For those of a certain age, this is familiar stuff. While the format is different from the old days of conservatism, the act is the same. That post reads like a Twitter version of Bill Buckley’s denunciation of Pat Buchanan thirty years ago. Interestingly, that famous essay is nowhere to be found online, but the book version is still available. Imagine someone writing a forty-thousand-word essay denouncing someone then being so proud of it that he turned it into a book.
That is the first notable thing about this bit of drama. Those familiar with the history of conservatism recognize this performance. The person putting on the show is doing it for an audience that is never named, but always assumed. The stated audience is either credulous, incredulous or confused by the performance. Everything about this age is a reboot, especially the stuff that emanates from the political class, so the “new right” is just a low-budget reboot of the old right.

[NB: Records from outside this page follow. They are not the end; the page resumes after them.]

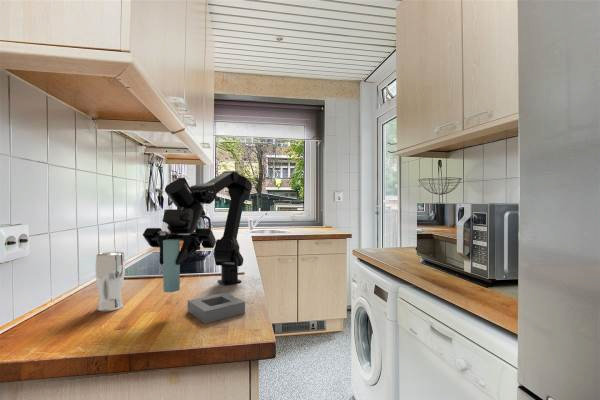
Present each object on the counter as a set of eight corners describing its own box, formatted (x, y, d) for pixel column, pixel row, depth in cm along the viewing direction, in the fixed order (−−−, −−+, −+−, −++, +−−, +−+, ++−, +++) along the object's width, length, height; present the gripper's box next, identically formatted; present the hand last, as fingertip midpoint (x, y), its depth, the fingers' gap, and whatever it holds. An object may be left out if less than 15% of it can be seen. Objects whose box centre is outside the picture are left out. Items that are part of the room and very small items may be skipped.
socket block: (187, 311, 85) (187, 300, 85) (225, 302, 92) (225, 292, 92) (205, 323, 77) (205, 311, 77) (245, 313, 84) (245, 301, 84)
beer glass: (91, 313, 84) (91, 256, 84) (100, 305, 91) (100, 252, 91) (121, 310, 86) (120, 255, 86) (127, 302, 93) (127, 251, 92)
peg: (161, 289, 83) (161, 240, 83) (176, 287, 86) (176, 238, 86) (166, 293, 80) (166, 241, 80) (182, 290, 83) (181, 240, 83)
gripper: (146, 198, 88) (119, 244, 77) (211, 198, 86) (193, 245, 75) (162, 224, 96) (139, 269, 85) (222, 225, 94) (207, 271, 83)
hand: (168, 263), depth 82 cm, fingers closed on peg, 4 cm apart
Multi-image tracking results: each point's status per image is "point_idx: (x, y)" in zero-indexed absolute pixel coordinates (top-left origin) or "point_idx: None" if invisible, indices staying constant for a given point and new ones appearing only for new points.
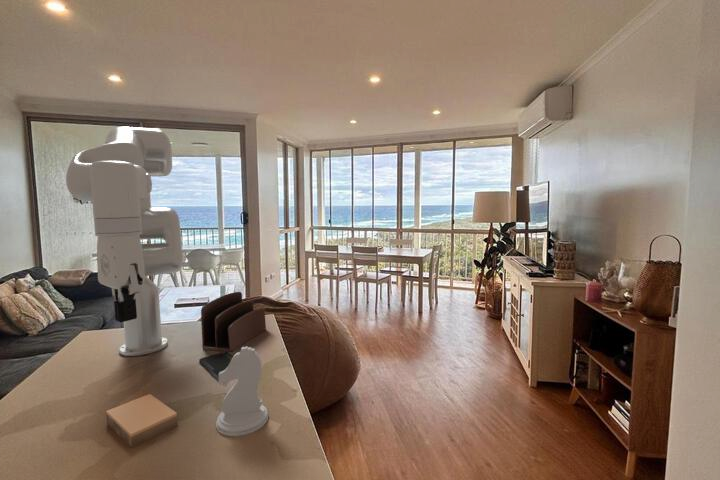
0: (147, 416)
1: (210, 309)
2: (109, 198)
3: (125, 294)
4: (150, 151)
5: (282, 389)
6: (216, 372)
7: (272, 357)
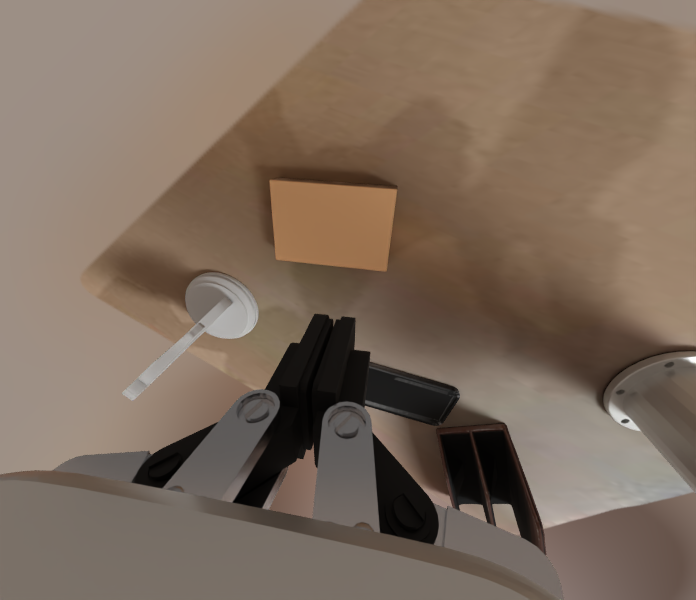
0: (305, 226)
1: (532, 526)
2: None
3: (171, 450)
4: None
5: (255, 377)
6: (381, 374)
7: None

There is a Little Rascals quality to all of it. They put on the costumes of the past and reenact events as they think they happened, but in a high school musical sort of way, which makes it feel small and petty. Thirty years ago, Buchanan and Buckley were towering figures fighting for the right to define a sociopolitical movement they helped create, while Rufo and Burnet are two guys on the internet. To his credit, Burnett seems to appreciate the absurdity of it.
The resulting drama brings up another notable aspect. Then as now, the people doing the denouncing always couch their denunciations in moral terms, when it is obvious that they are motivated by money. Buckley knew there were loads of cash waiting for him if he denounced the paleocons. The neocons, Zionists and the Israel lobby were as flush with cash thirty years ago as they are now. They hated the critics of these things as much as they hate them today.
There is nothing wrong with currying favor with rich people. The “American experiment” is pretty much an institutionalized version of this habit. The market economy, after all, is nothing more than people with something to sell chasing after and flattering people who have money to spend. Democratic politics is the art of flattering wealthy interests so they will back your candidacy. There is a reason that one of the highest paid people at every Washington think tank is the fundraiser.
In theory, the one group most comfortable with this reality should be the conservatives, as they boast of being the most free-market of the bunch. Yet, they are the ones most ashamed of being men for hire. They cast all their actions in moral terms, often making it seem like they are engaged in the greatest of moral struggles. David French has made a career of nailing himself to the cross. So much so, in fact, that he has attained what all conservatives seek, a place at the New York Times!
It is a strange quirk of conservatism. Read the comments of that Rufo post and you see the phrase “moral clarity” turn up often. It is as if these people have a strange form of Tourette’s that only comes out when they are finking on one another. It brings to mind the famous quote from Emerson, “The louder he talked of his honor, the faster we counted our spoons.” Whenever a conservative begins speaking of moral clarity, get ready for a load of arrows in your back.
The reason for this is the central contradiction of conservatism. They start by agreeing with the central premise of progressivism, which is that all people are equal and infinitely malleable. Hierarchy is therefore a construct. You cannot oppose an egalitarian ideology like progressivism by first agreeing with its central claim, so conservatives can never admit that they are simply doing the bidding of their patrons. That means they must invent other reasons which they call principles.
That aside, the sense that this is just recycled drama from a bygone age is due to progressivism becoming a backward-looking phenomenon. It evolved to its logical endpoint only to find nothing there. The modern progressive must content himself with refighting old fights with old enemies reimagined for this time. The new Nazi is the guy opposed to Israel carpet bombing civilians. The new Bull Connor is the guy wondering why the FBI is faking crime stats.
The new right is now following suit. They search around for someone to play the Pat Buchanan role or the Joe Sobran role. It will not be long before these guys pick a fight with the Birchers, which is still around, amazingly enough. Conservatism has always been the slow version of progressivism, so as progressives become a strange sort of antiquarian society, conservatives will slowly join them in the project. The left-right debate is about who hates the past the most.
Of course, what they truly hate is the future. Both progressivism and conservatism are artifacts of a bygone age. They reached their peak in the twentieth century at the zenith of the Global American Empire. That was an empire built for a world that not only does not exist, but the memory of which is fading into the past. Imagine conservatism and progressivism as two old ships engaged in battle as they slowly slip over the horizon, and you have a good sense of it.
In the meantime, they will continue to engage in their mock battles with each other and with themselves, pretending to believe that things have not changed and will never change, while terrified by the sense that they are changing. Like science, politics advances one funeral at a time. As the codgers of the old politics march off to the cemetery, they will be replaced first by their imitators and then by their replacements, who will create a new politics for their age and challenges.